First Among Equals was published by Hodder & Stoughton in 1984. Four men enter the House of Commons in the 1964 general election: Charles Seymour (Conservative, aristocratic), Simon Kerslake (Conservative, self-made), Raymond Gould (Labour, intellectual), and Andrew Fraser (Labour, Scottish). Over thirty years, they advance through the ranks — junior minister, cabinet, party leadership — each aspiring to become Prime Minister (“first among equals” being the traditional description of the PM’s role).
Archer draws on his own parliamentary experience (he was MP for Louth from 1969 to 1974) to render the mechanics of British politics with documentary precision: the constituency work, the party conferences, the whipping system, the cabinet reshuffles, and the specific ways that personal scandal can destroy a career overnight.
Archer’s Own Experience
Archer was himself an MP from 1969 to 1974, and his subsequent career — financial scandal, imprisonment, rehabilitation — gave him a unique perspective on political ambition and its consequences. The novel’s understanding of the daily mechanics of parliamentary life (surgeries, three-line whips, pairing) is drawn from direct experience.
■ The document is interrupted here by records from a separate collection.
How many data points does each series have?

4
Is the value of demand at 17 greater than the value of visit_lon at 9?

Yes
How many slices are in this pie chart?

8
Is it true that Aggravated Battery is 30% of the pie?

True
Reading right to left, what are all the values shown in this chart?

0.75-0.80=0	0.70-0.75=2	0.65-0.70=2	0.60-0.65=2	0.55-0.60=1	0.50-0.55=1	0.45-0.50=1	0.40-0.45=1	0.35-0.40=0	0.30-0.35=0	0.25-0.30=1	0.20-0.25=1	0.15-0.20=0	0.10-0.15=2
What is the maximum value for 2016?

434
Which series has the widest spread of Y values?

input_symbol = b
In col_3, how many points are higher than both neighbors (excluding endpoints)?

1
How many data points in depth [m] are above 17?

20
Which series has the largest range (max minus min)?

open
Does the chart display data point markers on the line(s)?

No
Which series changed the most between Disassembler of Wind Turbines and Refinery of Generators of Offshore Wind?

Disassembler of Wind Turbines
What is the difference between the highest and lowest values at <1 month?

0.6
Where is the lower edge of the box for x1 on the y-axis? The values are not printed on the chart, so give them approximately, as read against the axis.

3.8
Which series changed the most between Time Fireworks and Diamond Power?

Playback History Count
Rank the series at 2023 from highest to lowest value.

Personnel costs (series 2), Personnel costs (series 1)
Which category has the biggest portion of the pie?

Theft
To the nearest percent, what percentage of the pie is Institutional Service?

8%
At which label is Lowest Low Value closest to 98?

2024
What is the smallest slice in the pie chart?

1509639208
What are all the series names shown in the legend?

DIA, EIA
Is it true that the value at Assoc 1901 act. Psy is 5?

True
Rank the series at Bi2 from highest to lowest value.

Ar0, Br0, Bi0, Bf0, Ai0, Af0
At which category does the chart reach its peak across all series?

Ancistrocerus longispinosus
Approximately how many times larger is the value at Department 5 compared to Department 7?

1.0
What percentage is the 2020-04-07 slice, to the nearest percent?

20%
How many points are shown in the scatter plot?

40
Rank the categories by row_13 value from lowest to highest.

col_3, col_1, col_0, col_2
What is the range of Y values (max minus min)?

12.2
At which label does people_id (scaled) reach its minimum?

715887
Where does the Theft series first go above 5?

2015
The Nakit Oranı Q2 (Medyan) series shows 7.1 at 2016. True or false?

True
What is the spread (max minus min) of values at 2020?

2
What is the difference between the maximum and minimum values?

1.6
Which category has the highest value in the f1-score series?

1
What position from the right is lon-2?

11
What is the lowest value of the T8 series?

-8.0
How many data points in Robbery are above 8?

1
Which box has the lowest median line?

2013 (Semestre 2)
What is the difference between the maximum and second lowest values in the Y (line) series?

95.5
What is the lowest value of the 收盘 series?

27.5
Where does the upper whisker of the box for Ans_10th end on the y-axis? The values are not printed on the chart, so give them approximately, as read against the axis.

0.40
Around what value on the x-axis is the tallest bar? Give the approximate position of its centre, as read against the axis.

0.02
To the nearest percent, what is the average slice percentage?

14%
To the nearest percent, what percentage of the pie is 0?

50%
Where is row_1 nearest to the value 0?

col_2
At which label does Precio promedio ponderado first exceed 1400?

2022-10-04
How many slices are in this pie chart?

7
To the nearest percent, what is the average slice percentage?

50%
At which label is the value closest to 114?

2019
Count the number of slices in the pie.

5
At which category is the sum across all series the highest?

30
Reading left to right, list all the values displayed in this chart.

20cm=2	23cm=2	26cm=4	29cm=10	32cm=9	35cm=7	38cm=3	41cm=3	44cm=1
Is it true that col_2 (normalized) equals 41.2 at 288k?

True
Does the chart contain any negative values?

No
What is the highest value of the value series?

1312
Collecting First Among Equals
First edition (Hodder & Stoughton, London, 1984): Boards with dust jacket.
Approximate market values:
- Fine in dust jacket: $50–$125
- Very good: $20–$50
Projected values (2026–2036): Moderate appreciation. Considered by many readers to be Archer’s finest novel after Kane and Abel.
Frequently Asked Questions
Was Jeffrey Archer himself a politician? Yes. Archer served as a Conservative MP for Louth from 1969 to 1974 and was Deputy Chairman of the Conservative Party from 1985 to 1986. His intimate knowledge of Westminster procedure and political culture gives First Among Equals an authority that pure fiction rarely achieves.